His daughter, Ognjena, stole the show as she sat in front of him, at times wearing Jokic’s championship hat. Jokic turned in some big assists, too, shielding her from champagne spray.
This celebration has been a long time in the making and swarms of fans showed up. It took 47 seasons in the NBA for the franchise to finally make Denver the home of the Larry O’Brien Trophy.
Meanwhile, the Denver Police Department announced on social media that an officer was struck by a fire truck near the end of the parade route and was transported to the hospital with serious injuries. The crash remains under investigation.
The Nuggets capped an impressive postseason by beating the Miami Heat in Game 5 of the NBA Finals on Monday night. Denver finished 16-4 in the playoffs, which was tied for the second-best mark by an NBA champion since the first round was expanded to best-of-seven in 2003. San Antonio also was 16-4 in 2007, and Golden State went 16-1 in 2017.
“It’s hitting me right now,” said coach Michael Malone, who was choking up as he was interviewed shortly after climbing off his firetruck for the parade. “This is an amazing experience.
“I’ve got a crazy idea,” added Malone, who was wearing a shirt that read, “Put this in your pipe and smoke it” with a picture of the trophy under it. “Let’s do this again. I want to be on another float. I want to be at another parade and do this thing again.”
So many scenes to absorb.
There was rookie Christian Braun tossing his shirt into the crowd. And veteran DeAndre Jordan mingling with the fans, giving them high-fives. And Murray signing a painting of himself. And Kentavious Caldwell-Pope playing the role of TV broadcaster when he interviewed teammate Aaron Gordon.

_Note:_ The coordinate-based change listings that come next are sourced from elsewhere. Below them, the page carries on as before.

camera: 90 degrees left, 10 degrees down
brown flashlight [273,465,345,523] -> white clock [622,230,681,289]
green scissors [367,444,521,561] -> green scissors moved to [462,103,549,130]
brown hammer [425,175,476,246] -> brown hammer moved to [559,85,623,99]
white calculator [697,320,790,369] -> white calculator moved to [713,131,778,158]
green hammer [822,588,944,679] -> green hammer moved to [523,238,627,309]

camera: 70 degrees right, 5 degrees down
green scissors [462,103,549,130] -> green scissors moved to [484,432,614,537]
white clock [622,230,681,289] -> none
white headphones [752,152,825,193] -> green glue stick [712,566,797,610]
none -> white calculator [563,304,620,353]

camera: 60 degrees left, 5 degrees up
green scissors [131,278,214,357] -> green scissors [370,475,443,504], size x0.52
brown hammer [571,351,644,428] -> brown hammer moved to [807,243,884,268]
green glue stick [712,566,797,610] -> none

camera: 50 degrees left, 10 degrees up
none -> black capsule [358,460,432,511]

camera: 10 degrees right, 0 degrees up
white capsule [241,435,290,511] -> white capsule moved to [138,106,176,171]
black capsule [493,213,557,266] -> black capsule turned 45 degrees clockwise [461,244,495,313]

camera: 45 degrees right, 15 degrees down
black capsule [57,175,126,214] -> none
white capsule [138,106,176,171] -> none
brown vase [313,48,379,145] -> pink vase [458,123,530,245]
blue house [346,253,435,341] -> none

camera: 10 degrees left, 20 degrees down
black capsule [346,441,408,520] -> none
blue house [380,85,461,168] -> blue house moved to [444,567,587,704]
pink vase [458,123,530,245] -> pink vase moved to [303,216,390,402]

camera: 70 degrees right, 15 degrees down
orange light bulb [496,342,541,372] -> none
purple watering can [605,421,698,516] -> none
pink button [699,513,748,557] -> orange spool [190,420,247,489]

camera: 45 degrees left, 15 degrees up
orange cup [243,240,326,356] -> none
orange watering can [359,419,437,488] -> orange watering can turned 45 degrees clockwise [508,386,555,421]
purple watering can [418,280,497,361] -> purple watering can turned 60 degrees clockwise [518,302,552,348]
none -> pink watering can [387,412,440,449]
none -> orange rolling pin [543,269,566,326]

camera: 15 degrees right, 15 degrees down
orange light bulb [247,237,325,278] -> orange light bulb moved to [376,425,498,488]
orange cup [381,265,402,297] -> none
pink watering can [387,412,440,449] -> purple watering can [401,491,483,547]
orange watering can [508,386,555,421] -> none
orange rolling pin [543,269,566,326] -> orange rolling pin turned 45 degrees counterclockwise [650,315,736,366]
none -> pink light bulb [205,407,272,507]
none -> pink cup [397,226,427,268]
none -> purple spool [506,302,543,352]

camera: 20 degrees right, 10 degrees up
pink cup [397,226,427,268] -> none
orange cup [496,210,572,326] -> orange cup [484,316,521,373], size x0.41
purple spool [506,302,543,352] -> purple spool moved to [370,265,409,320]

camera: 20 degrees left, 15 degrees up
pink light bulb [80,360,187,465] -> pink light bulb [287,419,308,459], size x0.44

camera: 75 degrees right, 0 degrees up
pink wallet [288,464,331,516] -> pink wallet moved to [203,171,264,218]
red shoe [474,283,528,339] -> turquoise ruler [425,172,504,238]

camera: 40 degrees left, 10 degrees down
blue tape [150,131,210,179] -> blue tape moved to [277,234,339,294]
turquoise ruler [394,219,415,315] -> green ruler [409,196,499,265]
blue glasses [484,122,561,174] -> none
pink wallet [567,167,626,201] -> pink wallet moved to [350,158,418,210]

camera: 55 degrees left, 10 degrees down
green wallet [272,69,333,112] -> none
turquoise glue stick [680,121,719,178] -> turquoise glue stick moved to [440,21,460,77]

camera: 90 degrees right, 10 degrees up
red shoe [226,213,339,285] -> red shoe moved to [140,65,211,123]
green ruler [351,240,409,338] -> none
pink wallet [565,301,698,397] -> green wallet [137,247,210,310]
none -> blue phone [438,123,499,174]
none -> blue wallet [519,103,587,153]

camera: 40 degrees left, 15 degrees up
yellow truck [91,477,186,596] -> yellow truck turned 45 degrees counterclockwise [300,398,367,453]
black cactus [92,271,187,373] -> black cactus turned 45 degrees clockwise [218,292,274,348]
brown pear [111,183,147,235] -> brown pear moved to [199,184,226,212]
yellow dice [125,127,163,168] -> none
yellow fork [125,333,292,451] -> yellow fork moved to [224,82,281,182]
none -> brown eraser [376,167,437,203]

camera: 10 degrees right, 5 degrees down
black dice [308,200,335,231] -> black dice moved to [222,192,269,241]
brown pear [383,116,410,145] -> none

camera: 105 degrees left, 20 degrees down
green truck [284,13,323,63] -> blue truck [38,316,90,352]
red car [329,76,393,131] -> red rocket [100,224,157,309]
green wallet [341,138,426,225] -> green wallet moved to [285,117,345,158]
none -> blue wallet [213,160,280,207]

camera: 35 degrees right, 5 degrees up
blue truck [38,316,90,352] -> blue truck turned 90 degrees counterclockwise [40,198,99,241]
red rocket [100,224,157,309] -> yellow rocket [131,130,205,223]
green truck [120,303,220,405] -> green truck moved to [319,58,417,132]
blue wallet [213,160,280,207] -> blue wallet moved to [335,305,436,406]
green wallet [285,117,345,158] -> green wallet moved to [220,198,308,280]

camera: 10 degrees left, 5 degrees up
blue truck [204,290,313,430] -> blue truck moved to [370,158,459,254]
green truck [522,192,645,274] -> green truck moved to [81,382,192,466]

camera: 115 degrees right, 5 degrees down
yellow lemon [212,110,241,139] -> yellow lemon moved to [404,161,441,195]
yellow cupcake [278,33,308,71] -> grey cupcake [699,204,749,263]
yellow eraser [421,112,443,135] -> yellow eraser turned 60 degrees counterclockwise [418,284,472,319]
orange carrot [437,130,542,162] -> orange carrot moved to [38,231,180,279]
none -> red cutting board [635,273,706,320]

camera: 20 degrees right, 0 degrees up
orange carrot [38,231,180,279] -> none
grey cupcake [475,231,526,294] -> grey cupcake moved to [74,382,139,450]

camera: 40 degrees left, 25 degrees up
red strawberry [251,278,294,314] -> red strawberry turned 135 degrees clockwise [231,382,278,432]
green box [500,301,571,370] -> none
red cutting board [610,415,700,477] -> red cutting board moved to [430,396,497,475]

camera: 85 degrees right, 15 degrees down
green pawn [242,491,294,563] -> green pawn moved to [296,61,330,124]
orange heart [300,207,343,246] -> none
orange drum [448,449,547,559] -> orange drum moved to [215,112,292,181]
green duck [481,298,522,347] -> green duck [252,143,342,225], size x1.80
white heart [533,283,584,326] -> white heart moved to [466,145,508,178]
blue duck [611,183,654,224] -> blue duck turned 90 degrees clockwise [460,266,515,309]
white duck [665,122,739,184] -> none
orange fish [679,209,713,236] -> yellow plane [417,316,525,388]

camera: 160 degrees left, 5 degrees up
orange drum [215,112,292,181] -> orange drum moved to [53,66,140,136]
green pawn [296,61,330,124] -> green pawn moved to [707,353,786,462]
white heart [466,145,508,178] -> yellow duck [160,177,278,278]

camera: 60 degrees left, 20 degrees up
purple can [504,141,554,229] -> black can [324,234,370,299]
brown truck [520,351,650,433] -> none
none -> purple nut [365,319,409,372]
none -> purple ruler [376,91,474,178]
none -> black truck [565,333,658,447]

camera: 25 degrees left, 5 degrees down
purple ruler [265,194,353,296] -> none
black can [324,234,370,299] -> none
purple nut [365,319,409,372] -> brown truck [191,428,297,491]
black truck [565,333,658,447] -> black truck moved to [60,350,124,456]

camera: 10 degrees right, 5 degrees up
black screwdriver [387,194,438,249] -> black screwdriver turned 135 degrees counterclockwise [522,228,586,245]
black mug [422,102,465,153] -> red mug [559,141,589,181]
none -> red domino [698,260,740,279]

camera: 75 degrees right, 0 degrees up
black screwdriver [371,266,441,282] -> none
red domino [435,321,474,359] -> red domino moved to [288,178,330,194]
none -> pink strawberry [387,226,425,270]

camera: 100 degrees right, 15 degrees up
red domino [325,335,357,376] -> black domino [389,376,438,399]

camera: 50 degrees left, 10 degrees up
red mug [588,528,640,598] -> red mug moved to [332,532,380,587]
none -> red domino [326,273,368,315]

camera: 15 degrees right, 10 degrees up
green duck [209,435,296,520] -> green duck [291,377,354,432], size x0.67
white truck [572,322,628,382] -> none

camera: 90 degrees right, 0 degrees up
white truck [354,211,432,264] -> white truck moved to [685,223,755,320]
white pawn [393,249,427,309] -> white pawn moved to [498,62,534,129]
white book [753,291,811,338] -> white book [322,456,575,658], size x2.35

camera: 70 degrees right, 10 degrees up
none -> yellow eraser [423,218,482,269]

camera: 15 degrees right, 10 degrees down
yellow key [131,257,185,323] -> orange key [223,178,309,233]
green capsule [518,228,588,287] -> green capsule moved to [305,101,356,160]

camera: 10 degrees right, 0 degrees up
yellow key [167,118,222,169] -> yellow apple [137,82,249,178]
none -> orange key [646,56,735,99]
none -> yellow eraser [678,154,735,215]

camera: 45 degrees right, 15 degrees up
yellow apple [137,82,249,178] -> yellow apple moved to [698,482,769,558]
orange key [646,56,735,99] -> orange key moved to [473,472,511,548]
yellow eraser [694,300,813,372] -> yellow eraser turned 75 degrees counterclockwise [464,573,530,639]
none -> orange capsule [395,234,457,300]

“KCP, reporting live,” he said, turning to Gordon on the Denver 7 broadcast. “How does it feel to be a champion?”
“You would know, champ,” Gordon responded to Caldwell-Pope.
Caldwell-Pope was the lone Nuggets player to have earned a championship, courtesy of his title with the Los Angeles Lakers in 2020.
Jokic is coming off a historic playoff performance where he became the first player to lead the league in total points (600), rebounds (269) and assists (190) in a single postseason. The two-time NBA MVP added more hardware to his resume, too, capturing the Finals MVP.
He had that trophy next to him, too. Jokic momentarily misplaced it Monday night in the chaos of winning a title.
With the season now officially closed, Jokic will soon head home to Sombor, Serbia, to spend time with his family and return to his other passion — horse racing. He’s hoping to make it back in time to attend a harness race Sunday.
This is the second straight June the city has held a parade. The NHL’s Colorado Avalanche were the guests of honor last year after hoisting the Stanley Cup.